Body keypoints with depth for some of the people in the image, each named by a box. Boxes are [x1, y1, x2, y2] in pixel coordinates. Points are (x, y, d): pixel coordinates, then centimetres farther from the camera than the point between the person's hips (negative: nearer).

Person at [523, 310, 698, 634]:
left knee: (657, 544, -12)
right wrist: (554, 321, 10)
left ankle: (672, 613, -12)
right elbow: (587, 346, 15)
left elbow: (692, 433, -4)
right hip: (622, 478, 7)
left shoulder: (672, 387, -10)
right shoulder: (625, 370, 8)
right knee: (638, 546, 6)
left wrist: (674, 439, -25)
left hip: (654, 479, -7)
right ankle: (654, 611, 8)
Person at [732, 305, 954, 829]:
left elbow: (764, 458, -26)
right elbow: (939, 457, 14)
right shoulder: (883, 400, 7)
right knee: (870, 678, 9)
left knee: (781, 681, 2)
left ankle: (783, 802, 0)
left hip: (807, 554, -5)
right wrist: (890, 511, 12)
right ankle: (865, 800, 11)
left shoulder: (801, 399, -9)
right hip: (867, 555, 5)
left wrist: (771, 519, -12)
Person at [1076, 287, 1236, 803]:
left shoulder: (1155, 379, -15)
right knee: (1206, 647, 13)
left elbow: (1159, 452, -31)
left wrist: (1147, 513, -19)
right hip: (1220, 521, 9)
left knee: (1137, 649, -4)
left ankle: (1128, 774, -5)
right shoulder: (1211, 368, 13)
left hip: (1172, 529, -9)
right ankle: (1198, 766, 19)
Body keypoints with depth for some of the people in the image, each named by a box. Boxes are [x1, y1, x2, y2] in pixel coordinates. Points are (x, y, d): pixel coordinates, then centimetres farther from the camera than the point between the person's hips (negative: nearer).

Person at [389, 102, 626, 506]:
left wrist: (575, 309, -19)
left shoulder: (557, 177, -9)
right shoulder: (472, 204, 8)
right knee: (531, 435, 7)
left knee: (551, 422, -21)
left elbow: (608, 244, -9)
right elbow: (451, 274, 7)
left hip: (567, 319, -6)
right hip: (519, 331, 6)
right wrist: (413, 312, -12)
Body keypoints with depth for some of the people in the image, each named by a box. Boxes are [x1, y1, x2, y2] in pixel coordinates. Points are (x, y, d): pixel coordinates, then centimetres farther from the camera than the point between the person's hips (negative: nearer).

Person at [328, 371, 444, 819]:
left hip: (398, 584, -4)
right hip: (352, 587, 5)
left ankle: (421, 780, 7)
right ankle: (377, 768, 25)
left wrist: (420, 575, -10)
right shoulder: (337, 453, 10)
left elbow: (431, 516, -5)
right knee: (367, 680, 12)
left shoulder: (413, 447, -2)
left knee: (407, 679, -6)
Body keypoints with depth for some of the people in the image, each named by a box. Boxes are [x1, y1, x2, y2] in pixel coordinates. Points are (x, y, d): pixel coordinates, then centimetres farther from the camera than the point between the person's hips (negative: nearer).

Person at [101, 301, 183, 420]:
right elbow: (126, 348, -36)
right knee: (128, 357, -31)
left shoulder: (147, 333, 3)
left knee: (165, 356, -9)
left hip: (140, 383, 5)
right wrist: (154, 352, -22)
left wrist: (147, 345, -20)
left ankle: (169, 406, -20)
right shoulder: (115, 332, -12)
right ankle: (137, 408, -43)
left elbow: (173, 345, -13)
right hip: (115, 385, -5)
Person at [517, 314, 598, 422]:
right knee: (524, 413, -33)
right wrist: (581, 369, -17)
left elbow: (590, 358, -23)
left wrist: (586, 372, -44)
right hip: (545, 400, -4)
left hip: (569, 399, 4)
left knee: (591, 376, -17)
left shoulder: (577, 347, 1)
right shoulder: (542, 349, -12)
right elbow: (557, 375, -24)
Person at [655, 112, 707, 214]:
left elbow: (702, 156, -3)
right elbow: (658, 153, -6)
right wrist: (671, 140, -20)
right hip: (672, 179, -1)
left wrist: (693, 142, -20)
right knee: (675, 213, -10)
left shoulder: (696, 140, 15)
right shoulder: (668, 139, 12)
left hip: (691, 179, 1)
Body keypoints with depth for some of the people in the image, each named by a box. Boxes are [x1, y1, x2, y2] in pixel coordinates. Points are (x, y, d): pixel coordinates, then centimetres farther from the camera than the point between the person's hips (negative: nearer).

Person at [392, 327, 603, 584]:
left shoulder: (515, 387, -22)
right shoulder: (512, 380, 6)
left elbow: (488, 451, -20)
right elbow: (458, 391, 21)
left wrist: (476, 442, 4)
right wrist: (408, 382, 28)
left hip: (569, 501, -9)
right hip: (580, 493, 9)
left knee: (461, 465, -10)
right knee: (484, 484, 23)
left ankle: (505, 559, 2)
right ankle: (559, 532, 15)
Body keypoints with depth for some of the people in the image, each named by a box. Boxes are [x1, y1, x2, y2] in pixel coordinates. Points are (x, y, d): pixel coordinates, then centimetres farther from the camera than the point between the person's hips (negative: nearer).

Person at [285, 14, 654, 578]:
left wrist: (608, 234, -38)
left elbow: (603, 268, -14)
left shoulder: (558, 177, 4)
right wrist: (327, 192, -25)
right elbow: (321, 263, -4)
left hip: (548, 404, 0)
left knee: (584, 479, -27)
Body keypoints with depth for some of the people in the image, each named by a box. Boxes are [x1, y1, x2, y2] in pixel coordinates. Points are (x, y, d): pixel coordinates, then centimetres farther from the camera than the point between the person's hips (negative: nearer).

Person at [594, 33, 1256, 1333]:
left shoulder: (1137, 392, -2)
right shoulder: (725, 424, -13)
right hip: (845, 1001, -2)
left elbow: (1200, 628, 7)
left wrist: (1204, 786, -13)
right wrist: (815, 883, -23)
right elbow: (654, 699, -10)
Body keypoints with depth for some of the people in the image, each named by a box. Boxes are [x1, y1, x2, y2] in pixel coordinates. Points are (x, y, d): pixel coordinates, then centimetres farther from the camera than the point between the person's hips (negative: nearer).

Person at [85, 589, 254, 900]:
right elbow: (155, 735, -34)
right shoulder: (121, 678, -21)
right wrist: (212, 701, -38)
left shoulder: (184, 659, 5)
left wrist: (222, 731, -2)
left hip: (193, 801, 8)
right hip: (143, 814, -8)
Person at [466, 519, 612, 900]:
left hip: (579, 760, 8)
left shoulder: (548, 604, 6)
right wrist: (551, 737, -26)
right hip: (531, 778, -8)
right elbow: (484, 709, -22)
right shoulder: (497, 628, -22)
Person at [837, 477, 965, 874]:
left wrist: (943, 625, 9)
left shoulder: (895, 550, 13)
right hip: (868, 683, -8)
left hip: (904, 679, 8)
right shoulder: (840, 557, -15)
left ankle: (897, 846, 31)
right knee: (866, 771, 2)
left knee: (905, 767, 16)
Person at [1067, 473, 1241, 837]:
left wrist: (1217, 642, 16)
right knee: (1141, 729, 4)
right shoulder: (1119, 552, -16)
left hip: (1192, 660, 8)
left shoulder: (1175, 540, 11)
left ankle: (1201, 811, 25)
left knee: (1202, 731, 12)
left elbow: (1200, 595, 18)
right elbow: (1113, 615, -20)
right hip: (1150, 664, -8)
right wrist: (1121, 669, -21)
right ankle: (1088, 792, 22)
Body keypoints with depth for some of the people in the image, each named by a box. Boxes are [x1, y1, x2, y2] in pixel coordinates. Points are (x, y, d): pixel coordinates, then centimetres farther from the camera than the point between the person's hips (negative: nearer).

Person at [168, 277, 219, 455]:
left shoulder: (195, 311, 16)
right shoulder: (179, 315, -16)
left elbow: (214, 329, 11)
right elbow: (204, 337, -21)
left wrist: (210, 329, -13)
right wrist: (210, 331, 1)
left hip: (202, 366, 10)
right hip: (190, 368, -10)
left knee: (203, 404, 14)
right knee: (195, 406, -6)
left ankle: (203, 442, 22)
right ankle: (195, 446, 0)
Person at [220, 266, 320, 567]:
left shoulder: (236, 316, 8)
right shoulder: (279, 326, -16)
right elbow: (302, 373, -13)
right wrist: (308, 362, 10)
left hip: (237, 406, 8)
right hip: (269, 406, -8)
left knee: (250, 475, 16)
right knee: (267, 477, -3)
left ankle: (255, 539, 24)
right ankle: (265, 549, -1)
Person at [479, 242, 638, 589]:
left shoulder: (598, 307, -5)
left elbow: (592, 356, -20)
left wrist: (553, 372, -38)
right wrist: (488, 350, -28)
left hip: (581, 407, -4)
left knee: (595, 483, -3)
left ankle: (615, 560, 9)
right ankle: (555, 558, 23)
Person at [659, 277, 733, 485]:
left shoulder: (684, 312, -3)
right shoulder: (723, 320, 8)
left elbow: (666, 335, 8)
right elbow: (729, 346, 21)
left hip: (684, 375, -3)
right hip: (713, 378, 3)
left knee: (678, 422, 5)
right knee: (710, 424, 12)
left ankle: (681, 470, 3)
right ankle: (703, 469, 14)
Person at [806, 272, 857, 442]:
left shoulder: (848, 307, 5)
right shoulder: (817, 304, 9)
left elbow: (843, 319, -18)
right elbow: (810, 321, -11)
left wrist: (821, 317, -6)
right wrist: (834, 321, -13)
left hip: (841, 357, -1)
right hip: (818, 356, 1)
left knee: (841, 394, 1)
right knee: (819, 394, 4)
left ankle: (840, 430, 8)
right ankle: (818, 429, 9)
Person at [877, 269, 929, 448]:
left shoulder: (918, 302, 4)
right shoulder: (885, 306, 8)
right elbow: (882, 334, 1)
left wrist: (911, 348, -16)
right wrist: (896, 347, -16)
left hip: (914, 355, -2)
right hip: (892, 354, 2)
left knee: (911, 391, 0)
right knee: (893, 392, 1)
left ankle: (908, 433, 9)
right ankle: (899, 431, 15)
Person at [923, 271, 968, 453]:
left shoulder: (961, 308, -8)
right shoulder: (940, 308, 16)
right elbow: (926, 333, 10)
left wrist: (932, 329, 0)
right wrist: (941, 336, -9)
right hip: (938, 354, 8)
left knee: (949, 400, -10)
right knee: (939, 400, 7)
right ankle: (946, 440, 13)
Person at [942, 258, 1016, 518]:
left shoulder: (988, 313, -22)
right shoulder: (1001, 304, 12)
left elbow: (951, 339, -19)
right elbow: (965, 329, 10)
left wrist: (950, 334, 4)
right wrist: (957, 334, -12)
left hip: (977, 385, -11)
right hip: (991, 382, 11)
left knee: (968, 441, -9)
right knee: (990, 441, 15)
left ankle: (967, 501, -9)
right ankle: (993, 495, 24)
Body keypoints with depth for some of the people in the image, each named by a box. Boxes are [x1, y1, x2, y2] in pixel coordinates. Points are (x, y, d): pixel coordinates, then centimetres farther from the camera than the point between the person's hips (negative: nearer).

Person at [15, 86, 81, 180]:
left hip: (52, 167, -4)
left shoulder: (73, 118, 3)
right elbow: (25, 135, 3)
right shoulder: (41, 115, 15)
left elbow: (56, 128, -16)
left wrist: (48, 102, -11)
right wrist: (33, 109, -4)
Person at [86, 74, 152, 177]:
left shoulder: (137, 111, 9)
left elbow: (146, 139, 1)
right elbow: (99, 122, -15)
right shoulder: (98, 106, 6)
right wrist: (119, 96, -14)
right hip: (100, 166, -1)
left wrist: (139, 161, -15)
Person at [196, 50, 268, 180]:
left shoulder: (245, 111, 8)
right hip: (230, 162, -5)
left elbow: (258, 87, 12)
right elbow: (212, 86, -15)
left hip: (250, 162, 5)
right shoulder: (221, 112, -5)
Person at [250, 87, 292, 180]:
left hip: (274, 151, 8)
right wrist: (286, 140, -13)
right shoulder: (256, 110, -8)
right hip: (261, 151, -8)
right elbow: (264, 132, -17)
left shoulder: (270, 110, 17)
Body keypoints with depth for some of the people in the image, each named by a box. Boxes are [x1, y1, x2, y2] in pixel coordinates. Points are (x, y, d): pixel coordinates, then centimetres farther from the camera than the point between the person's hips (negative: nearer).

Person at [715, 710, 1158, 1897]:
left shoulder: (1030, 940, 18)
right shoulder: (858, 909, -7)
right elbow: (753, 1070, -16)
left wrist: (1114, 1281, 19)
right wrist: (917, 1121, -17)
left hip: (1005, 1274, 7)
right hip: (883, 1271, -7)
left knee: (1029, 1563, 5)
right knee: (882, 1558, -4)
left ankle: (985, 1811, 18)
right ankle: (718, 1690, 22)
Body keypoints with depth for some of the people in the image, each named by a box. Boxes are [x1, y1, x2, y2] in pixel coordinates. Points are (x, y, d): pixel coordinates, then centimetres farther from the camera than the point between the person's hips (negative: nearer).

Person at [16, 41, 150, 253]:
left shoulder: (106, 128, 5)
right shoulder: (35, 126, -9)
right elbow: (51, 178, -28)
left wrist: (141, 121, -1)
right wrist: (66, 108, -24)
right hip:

- _Task statement_
Copy the lines of the listing above, from the line containing "left hip: (569, 501, -9)" up to and including the line containing "left knee: (584, 479, -27)", keeping each line unchanged.

- _Solved exercise_
left hip: (569, 501, -9)
right hip: (580, 493, 9)
left knee: (461, 465, -10)
right knee: (484, 484, 23)
left ankle: (505, 559, 2)
right ankle: (559, 532, 15)
Body keypoints with depth for some of the people in the image, each named by a box. Boxes are [x1, y1, x2, y2] in pixel coordinates. Points are (x, y, d): pixel coordinates, then centimetres farther from the camera than the point between the person's hips (negative: nearer).

Person at [285, 14, 654, 578]:
left wrist: (608, 234, -38)
left elbow: (603, 268, -14)
left shoulder: (558, 177, 4)
right wrist: (327, 192, -25)
right elbow: (321, 263, -4)
left hip: (548, 404, 0)
left knee: (584, 479, -27)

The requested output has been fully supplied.